**Problem:** Bring together copies of the lines in the data below that contain the word "elétricas".

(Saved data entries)
• • •

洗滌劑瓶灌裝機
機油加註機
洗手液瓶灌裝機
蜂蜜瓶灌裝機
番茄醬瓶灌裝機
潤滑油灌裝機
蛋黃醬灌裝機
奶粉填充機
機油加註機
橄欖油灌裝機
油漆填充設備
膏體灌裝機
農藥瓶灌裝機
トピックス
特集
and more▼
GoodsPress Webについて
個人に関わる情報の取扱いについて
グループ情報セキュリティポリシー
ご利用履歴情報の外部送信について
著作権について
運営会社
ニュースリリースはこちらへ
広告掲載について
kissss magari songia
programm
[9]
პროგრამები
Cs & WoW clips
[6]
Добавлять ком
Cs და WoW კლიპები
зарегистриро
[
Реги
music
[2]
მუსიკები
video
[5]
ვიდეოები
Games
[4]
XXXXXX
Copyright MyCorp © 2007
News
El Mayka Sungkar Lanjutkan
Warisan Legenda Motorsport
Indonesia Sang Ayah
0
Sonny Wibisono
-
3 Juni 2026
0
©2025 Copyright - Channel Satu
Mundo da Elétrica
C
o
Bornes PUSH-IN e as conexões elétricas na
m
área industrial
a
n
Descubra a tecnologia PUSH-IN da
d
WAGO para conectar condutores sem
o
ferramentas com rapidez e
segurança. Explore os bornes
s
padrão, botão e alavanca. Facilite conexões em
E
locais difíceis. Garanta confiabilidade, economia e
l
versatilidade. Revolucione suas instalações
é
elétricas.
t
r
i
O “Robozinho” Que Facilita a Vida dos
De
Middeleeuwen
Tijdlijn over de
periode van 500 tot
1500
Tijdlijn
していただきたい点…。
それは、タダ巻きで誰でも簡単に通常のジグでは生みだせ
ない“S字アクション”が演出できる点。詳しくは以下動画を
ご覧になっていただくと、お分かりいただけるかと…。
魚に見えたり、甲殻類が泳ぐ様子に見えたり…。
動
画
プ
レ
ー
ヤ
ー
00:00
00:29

• • •

**Written response:**
Bornes PUSH-IN e as conexões elétricas na
elétricas.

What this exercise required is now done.